「急募:俺と結婚してください」の手持ち看板を掲げ困っていた勇者様と結婚することになったら、誰よりも溺愛されることになりました。

08 招待状

「……何、それ?」

 いきなり背後からルーンさんの声が聞こえて、手紙を読んでいた私ははっとした。

 勇者シリルが魔王討伐した時に同行した魔法使いである彼は、資金源である王の命令には絶対に逆らえない魔塔を近い将来辞めてしまうつもりらしい。

 着々と準備を進めているのか、最近は仲の良いシリルの家に居ることが多かった。今日もシリルは日中仕事で留守なんだけど、我知ったる顔でロッソ公爵邸をうろうろとしている。

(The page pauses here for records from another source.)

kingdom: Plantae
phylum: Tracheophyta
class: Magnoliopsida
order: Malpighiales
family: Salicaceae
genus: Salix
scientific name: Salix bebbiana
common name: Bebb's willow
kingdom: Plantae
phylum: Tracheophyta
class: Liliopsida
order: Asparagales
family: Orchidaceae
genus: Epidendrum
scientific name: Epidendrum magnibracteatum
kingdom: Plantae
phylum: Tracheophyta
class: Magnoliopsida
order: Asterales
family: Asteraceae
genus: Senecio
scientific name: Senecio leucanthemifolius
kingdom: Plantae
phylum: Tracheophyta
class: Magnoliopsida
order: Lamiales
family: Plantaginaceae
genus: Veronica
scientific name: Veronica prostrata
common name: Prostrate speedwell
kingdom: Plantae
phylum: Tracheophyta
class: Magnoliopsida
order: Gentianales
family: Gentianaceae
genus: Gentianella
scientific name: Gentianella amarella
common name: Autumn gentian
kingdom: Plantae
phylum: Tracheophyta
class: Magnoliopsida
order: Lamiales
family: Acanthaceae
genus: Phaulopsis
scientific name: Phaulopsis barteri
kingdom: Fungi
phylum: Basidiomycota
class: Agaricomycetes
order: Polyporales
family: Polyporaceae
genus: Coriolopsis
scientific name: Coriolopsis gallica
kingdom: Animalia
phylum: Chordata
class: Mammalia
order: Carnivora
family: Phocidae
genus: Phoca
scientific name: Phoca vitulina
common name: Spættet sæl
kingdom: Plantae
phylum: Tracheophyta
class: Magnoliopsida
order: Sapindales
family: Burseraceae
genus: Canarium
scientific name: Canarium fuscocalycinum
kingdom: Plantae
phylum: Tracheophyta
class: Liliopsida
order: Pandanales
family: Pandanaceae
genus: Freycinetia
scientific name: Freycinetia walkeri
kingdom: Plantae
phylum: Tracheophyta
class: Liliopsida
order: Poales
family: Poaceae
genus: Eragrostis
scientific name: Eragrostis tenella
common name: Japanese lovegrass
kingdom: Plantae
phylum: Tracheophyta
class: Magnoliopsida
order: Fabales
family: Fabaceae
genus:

 ルーンさんは可愛い顔をしているけど、割とはっきりとものを言う時がある。それだって彼が優しいからだ。

 私がシリルと結婚を決めようとした時も、本当に大丈夫か? と何度も心配していたし、責任を感じて結婚してからも私の様子を見に来てくれている。

「えっと……お茶会への招待状です。私の……仲の良い親友からの」

 聖女ベアトリス様が乱入して来た夜会以来、ジャスティナとは話せていない。だから、私からシリルとの結婚について詳しいことを聞きたがっていることはわかっていた。

 けれど、彼女に嘘もまじえて話さないといけないことが憂鬱で、二回ほど招待を断った後のことだ。ジャスティナとの縁を切りたい訳ではないので、これを断りたくはない。

「へー……親友からの手紙にしては、全然嬉しそうじゃないけど……」

 私はジャスティナへの複雑な思いを見透かされたようで、体がビクッと震えた。嬉しいか嬉しくないかで言うと……とても、難しい。

 姿も心も美しいジャスティナは、大好きだ。けれど、私の中にある彼女に対する劣等感が、いつも彼女との友情を邪魔する。